Modern software systems are increasingly developed within rapid continuous integration and deployment (CI/CD) pipelines, where ensuring security prior to release presents significant technical and organizational challenges. Traditional static and dynamic analysis tools provide valuable structural and behavioral insights, yet they often operate in non-adaptive workflows and produce large volumes of warnings requiring manual triage. Feedback-driven fuzzing and search-based testing approaches have demonstrated the power of iterative input refinement guided by execution signals, while large language models (LLMs) have shown promise in automated test generation but frequently lack semantic grounding in program structure. This paper presents a systematic survey of adaptive and AI-augmented security testing research across five domains: (1) structural program analysis for vulnerability detection, (2) DevSecOps and continuous security testing, (3) feedback-driven fuzzing and search-based testing, (4) LLM-based automated test generation, and (5) emerging hybrid systems integrating program analysis with adaptive learning. We analyze fifty-five peer-reviewed studies drawn from a systematic search of four major databases yielding 22,088 raw records. Our analysis reveals a persistent disconnect between structural program representations (ASTs, CFGs, and CPGs) and adaptive testing mechanisms. We characterize this as structural-adaptive fragmentation: a systematic separation that neither paradigm individually addresses. No existing system incorporates human triage signals as feedback for refining structural models. We conclude by identifying five open research challenges and outlining a unified agenda for semantically grounded, feedback-driven, polyglot security testing frameworks.

翻译：现代软件系统日益在快速持续集成与持续部署（CI/CD）流水线中开发，确保发布前的安全面临显著的技术与组织挑战。传统静态与动态分析工具能提供有价值的结构与行为洞察，但它们往往在非自适应工作流中运行，并产生大量需人工分诊的告警。反馈驱动模糊测试与基于搜索的测试方法展示了通过执行信号引导迭代输入优化的能力，而大型语言模型（LLM）在自动化测试生成方面展现出潜力，但常缺乏程序结构的语义基础。
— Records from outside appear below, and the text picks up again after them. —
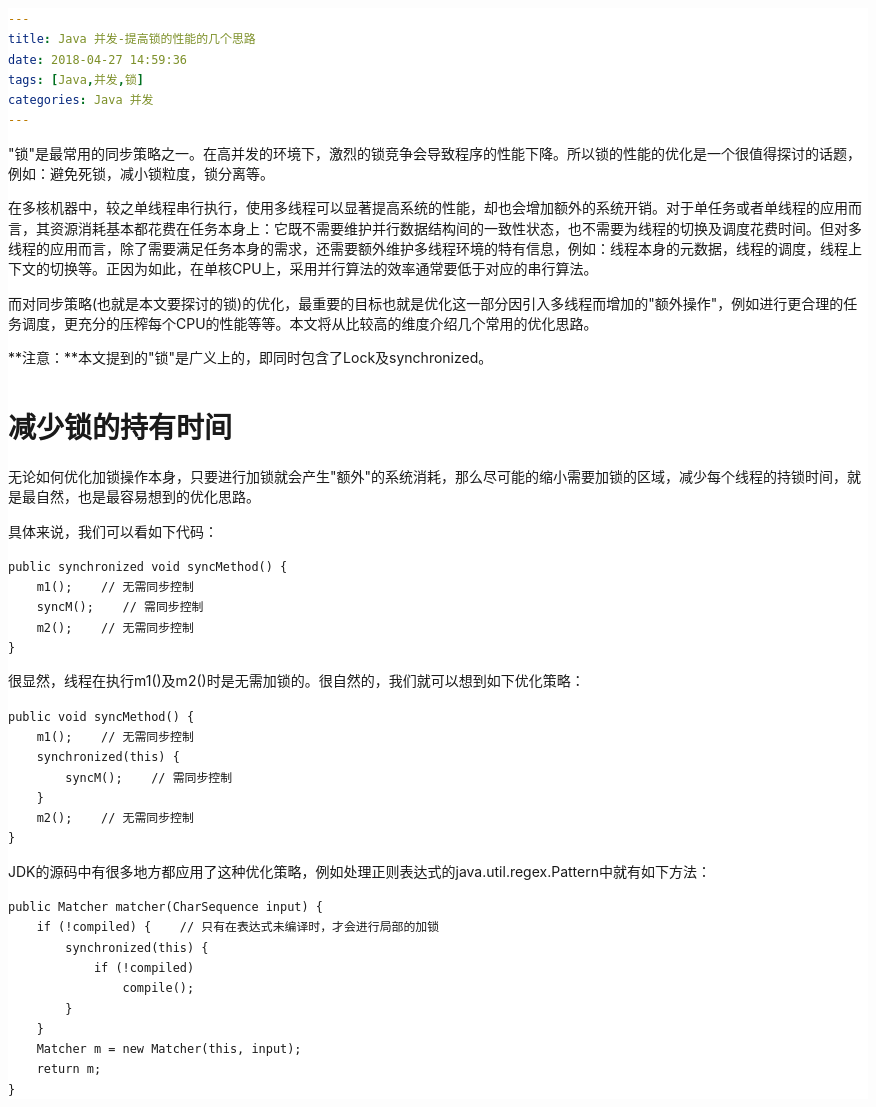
 ```yaml
---
title: Java 并发-提高锁的性能的几个思路
date: 2018-04-27 14:59:36
tags: [Java,并发,锁]
categories: Java 并发
---
```


"锁"是最常用的同步策略之一。在高并发的环境下，激烈的锁竞争会导致程序的性能下降。所以锁的性能的优化是一个很值得探讨的话题，例如：避免死锁，减小锁粒度，锁分离等。



在多核机器中，较之单线程串行执行，使用多线程可以显著提高系统的性能，却也会增加额外的系统开销。对于单任务或者单线程的应用而言，其资源消耗基本都花费在任务本身上：它既不需要维护并行数据结构间的一致性状态，也不需要为线程的切换及调度花费时间。但对多线程的应用而言，除了需要满足任务本身的需求，还需要额外维护多线程环境的特有信息，例如：线程本身的元数据，线程的调度，线程上下文的切换等。正因为如此，在单核CPU上，采用并行算法的效率通常要低于对应的串行算法。

而对同步策略(也就是本文要探讨的锁)的优化，最重要的目标也就是优化这一部分因引入多线程而增加的"额外操作"，例如进行更合理的任务调度，更充分的压榨每个CPU的性能等等。本文将从比较高的维度介绍几个常用的优化思路。

**注意：**本文提到的"锁"是广义上的，即同时包含了Lock及synchronized。

# 减少锁的持有时间

无论如何优化加锁操作本身，只要进行加锁就会产生"额外"的系统消耗，那么尽可能的缩小需要加锁的区域，减少每个线程的持锁时间，就是最自然，也是最容易想到的优化思路。

具体来说，我们可以看如下代码：

```
public synchronized void syncMethod() {
    m1();    // 无需同步控制
    syncM();    // 需同步控制
    m2();    // 无需同步控制
}
```

很显然，线程在执行m1()及m2()时是无需加锁的。很自然的，我们就可以想到如下优化策略：

```
public void syncMethod() {
    m1();    // 无需同步控制
    synchronized(this) {
        syncM();    // 需同步控制   
    }
    m2();    // 无需同步控制
}
```

JDK的源码中有很多地方都应用了这种优化策略，例如处理正则表达式的java.util.regex.Pattern中就有如下方法：

```
public Matcher matcher(CharSequence input) {
    if (!compiled) {    // 只有在表达式未编译时，才会进行局部的加锁
        synchronized(this) {
            if (!compiled)
                compile();
        }
    }
    Matcher m = new Matcher(this, input);
    return m;
}
```
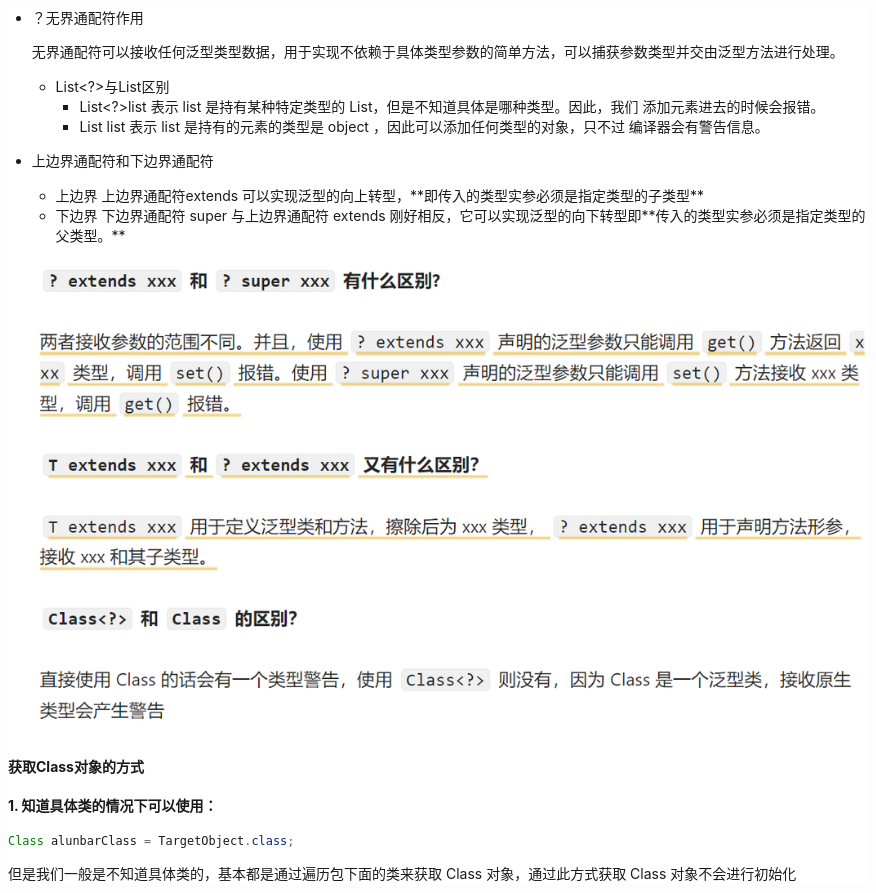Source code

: * ？无界通配符作用

  无界通配符可以接收任何泛型类型数据，用于实现不依赖于具体类型参数的简单方法，可以捕获参数类型并交由泛型方法进行处理。

  * List<?>与List区别
    * List<?>list 表示 list 是持有某种特定类型的 List，但是不知道具体是哪种类型。因此，我们
      添加元素进去的时候会报错。
    * List list 表示 list 是持有的元素的类型是 object ，因此可以添加任何类型的对象，只不过
      编译器会有警告信息。

* 上边界通配符和下边界通配符

  * <? extends T> 上边界

    上边界通配符extends 可以实现泛型的向上转型，**即传入的类型实参必须是指定类型的子类型**

  * <? super T> 下边界

    下边界通配符 super 与上边界通配符 extends 刚好相反，它可以实现泛型的向下转型即**传入的类型实参必须是指定类型的父类型。**

  ![](img/1.png)

#### 获取Class对象的方式

**1. 知道具体类的情况下可以使用：**

```java
Class alunbarClass = TargetObject.class;
```

但是我们一般是不知道具体类的，基本都是通过遍历包下面的类来获取 Class 对象，通过此方式获取 Class 对象不会进行初始化
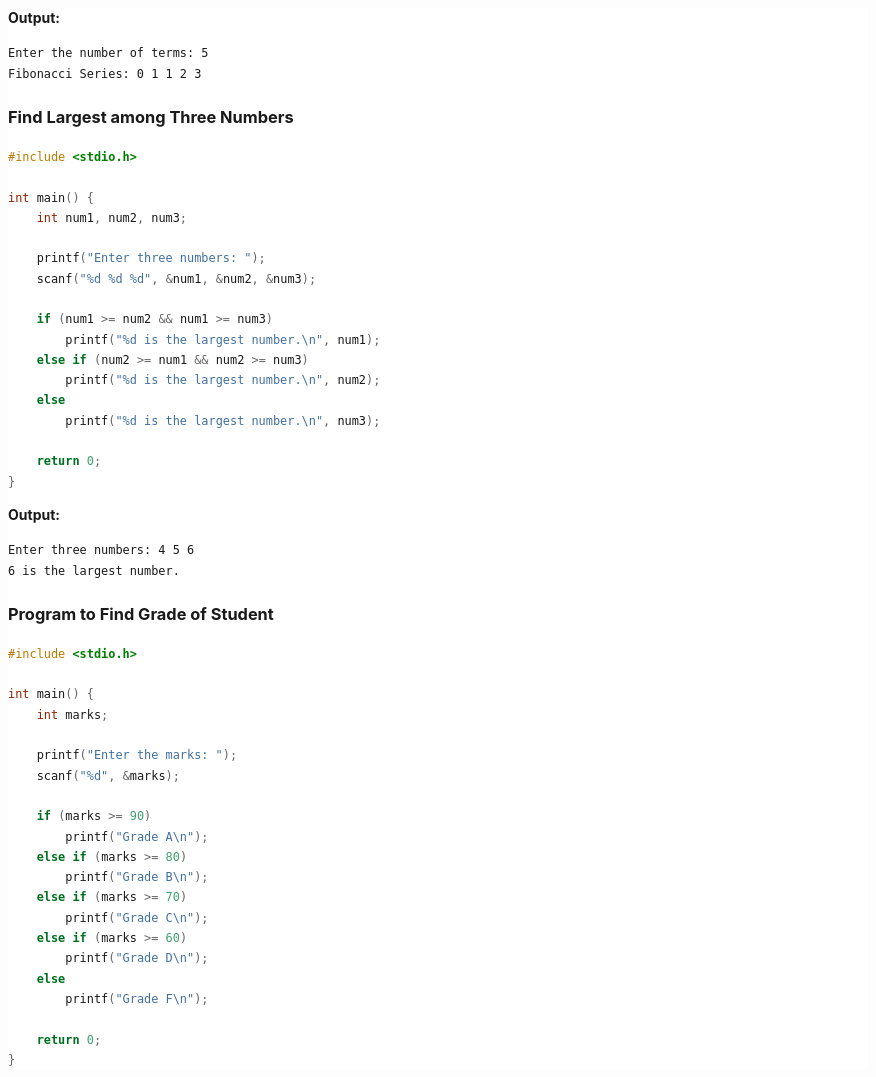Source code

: **Output:**
```
Enter the number of terms: 5
Fibonacci Series: 0 1 1 2 3
```

### Find Largest among Three Numbers

```c
#include <stdio.h>

int main() {
    int num1, num2, num3;

    printf("Enter three numbers: ");
    scanf("%d %d %d", &num1, &num2, &num3);

    if (num1 >= num2 && num1 >= num3)
        printf("%d is the largest number.\n", num1);
    else if (num2 >= num1 && num2 >= num3)
        printf("%d is the largest number.\n", num2);
    else
        printf("%d is the largest number.\n", num3);

    return 0;
}
```

**Output:**
```
Enter three numbers: 4 5 6
6 is the largest number.
```

### Program to Find Grade of Student

```c
#include <stdio.h>

int main() {
    int marks;

    printf("Enter the marks: ");
    scanf("%d", &marks);

    if (marks >= 90)
        printf("Grade A\n");
    else if (marks >= 80)
        printf("Grade B\n");
    else if (marks >= 70)
        printf("Grade C\n");
    else if (marks >= 60)
        printf("Grade D\n");
    else
        printf("Grade F\n");

    return 0;
}
```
本文从五个领域对自适应与AI增强的安全性测试研究进行系统综述：（1）面向漏洞检测的结构化程序分析，（2）DevSecOps与持续安全测试，（3）反馈驱动模糊测试与基于搜索的测试，（4）基于LLM的自动化测试生成，以及（5）融合程序分析与自适应学习的新兴混合系统。我们从四大数据库的系统搜索中筛选出55篇经过同行评审的研究，原始记录总数达22,088条。分析揭示，结构化程序表示（抽象语法树、控制流图、程序依赖图）与自适应测试机制之间存在持续脱节。我们将此特征化为结构-自适应碎片化：一种两种范式均无法单独解决的系统性分离。现有系统均未将人工分诊信号作为反馈用于改进结构模型。最后，我们识别出五大开放研究挑战，并提出了一个面向语义基础、反馈驱动、多语言安全测试框架的统一议程。